In the present study, depletion of LRRC8A, but not of any other isoform, was found to hasten the inactivation of VSOR currents in HeLa cells (Fig. 1A). This suggests that LRRC8A per se or its associated regulatory subcomponent serves as a decelerator for VSOR inactivation in HeLa cells. In contrast to the previous results obtained in HCT116 cells, we did not observe any effects of LRRC8C and LRRC8E knockdown on the VSOR inactivation kinetics in HeLa cells (Fig. 1A). Thus, it appears that molecular nature of accelerator and decelerator involved in the VSOR inactivation mechanism is different from each other depending on the cell types.

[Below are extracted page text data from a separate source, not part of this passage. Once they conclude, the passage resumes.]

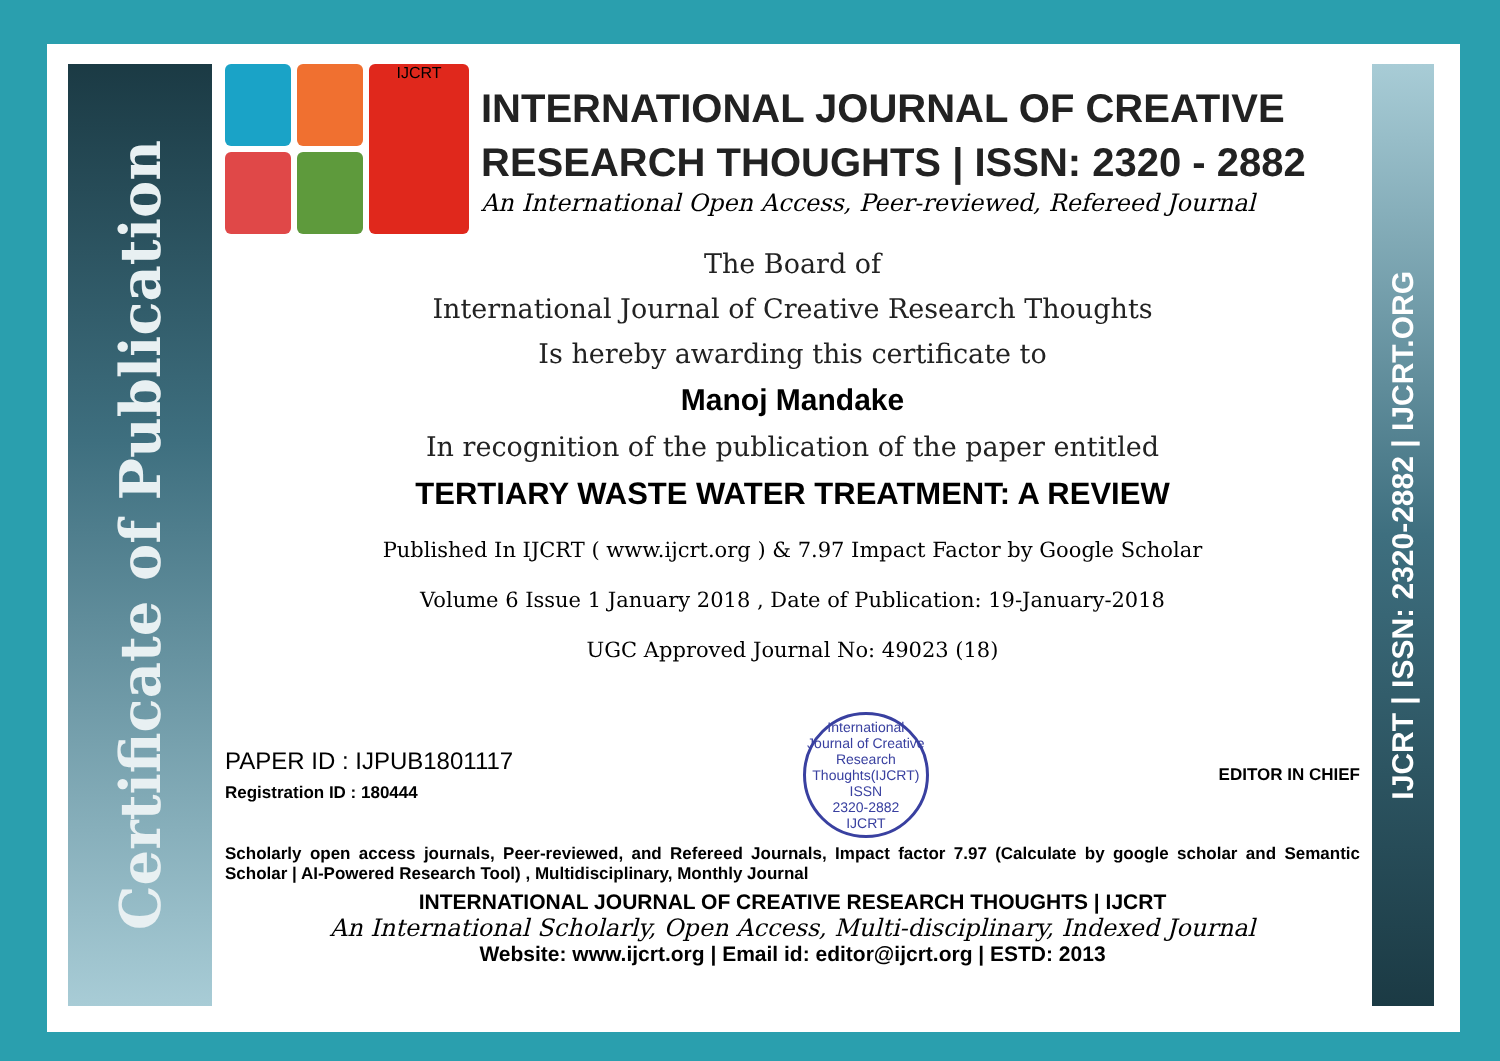Certificate of Publication
IJCRT | ISSN: 2320-2882 | IJCRT.ORG
IJCRT
INTERNATIONAL JOURNAL OF CREATIVE RESEARCH THOUGHTS | ISSN: 2320 - 2882
An International Open Access, Peer-reviewed, Refereed Journal
The Board of
International Journal of Creative Research Thoughts
Is hereby awarding this certificate to
Manoj Mandake
In recognition of the publication of the paper entitled
TERTIARY WASTE WATER TREATMENT: A REVIEW
Published In IJCRT ( www.ijcrt.org ) & 7.97 Impact Factor by Google Scholar
Volume 6 Issue 1 January 2018 , Date of Publication: 19-January-2018
UGC Approved Journal No: 49023 (18)
PAPER ID : IJPUB1801117
Registration ID : 180444
International Journal of Creative Research Thoughts(IJCRT)
ISSN
2320-2882
IJCRT
EDITOR IN CHIEF
Scholarly open access journals, Peer-reviewed, and Refereed Journals, Impact factor 7.97 (Calculate by google scholar and Semantic Scholar | AI-Powered Research Tool) , Multidisciplinary, Monthly Journal
INTERNATIONAL JOURNAL OF CREATIVE RESEARCH THOUGHTS | IJCRT
An International Scholarly, Open Access, Multi-disciplinary, Indexed Journal
Website: www.ijcrt.org | Email id: editor@ijcrt.org | ESTD: 2013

This difference may be most simply explained by assuming that modulation of the VSOR inactivation involves some auxiliary components associated with the VSOR pore/gate proteins but not LRRC8 isoform(s) per se. Since siRNA-mediated knockdown of any single LRRC8 isoforms failed to retard the inactivation rate of VSOR in HeLa cells (Fig. 1A), it is reasonable to further assume that an as-yet-unidentified accelerating factor or subcomponent is associated with X of the VSOR pore complex in HeLa cells.

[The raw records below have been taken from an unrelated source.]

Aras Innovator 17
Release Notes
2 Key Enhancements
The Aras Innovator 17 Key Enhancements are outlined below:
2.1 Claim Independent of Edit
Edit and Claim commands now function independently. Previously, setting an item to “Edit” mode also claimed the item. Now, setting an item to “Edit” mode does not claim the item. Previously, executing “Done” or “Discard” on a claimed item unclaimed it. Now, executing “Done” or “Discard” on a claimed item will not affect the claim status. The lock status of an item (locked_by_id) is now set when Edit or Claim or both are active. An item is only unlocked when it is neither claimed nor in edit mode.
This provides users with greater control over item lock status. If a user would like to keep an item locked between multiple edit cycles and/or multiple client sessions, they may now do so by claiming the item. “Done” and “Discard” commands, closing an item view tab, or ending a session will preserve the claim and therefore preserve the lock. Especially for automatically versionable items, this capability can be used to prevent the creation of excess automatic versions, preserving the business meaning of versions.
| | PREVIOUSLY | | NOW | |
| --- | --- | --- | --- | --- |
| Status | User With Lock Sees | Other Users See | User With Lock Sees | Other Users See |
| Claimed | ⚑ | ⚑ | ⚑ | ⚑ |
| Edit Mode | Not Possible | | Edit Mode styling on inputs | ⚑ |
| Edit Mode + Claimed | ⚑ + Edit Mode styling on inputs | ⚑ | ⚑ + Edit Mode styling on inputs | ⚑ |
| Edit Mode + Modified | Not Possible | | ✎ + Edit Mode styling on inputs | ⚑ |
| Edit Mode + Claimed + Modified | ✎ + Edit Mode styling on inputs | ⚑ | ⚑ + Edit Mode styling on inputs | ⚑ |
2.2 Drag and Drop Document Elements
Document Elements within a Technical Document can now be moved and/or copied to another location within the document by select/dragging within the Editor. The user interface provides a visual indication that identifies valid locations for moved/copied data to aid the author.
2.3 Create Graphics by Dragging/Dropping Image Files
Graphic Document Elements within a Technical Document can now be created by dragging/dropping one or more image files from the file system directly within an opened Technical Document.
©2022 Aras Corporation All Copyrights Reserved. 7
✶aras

Based on the above considerations, Fig. 3 depicts a hypothetical model of the structure of the VSOR pore domain, which contains LRRC8A, in HeLa cells. Its hexameric structure is inferred on the basis of a molecular similarity of LRRC8 proteins to pannexins. More specifically, the hexameric VSOR pore is formed by the core complex of LRRC8A with LRRC8C, LRRC8D and X, and accessory accelerating and decelerating subcomponents (a and d: Fig. 3) are associated with X and LRRC8A, respectively. It is plausible that availability of the accessory accelerating subcomponent (a) is limited in control HeLa cells, and, therefore, fast-inactivating pores associated with a coexist with slow-inactivating pores without a (Fig. 3A). Under these conditions, the inactivation of whole-cell VSOR currents should exhibit a double-exponential time course (inset in Fig. 3A), since 2 distinct populations of open-state pores are present. When the total number of active pores was reduced by depletion of LRRC8A, such a limited number of a becomes sufficient to bind to all of the remaining LRRC8A-containing pores, giving rise to a uniform population of a-associated pores (Fig. 3B) that generate fast-inactivating currents with a mono-exponential time course (Inset in Fig. 3B).

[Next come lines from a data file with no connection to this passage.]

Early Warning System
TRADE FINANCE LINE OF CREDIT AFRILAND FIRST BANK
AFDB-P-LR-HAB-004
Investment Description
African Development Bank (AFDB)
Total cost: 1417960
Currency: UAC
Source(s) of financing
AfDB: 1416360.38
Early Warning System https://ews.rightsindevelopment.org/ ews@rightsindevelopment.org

Further studies should be required to verify this hypothetic model by which the precise molecular mechanism for VSOR inactivation will be unequivocally understood. On the other hand, the molecular mechanism of voltage- and time-dependent activation of ASOR should await its molecular identification in future.

Materials and methods

Cell culture of HeLa cells, modification of gene expression, and whole-cell patch-clamp experiments were performed as previously described. For double, triple or quadruple knockdown, cells were transfected simultaneously with multiple siRNAs for hLRRC8 family members. The apparent half-inactivation time of VSOR anion current was estimated by the time point, at which the inactivation reached half of the total inactivation after 1 s of step pulse at +100 mV. The apparent half-activation time of ASOR anion current was estimated by the time point, at which the activation reached half of the total activation after 600 ms of step pulse at +100 mV. Data are presented as means ± SEM of n observations. Statistical analyses were made by ANOVA-Bonferroni test.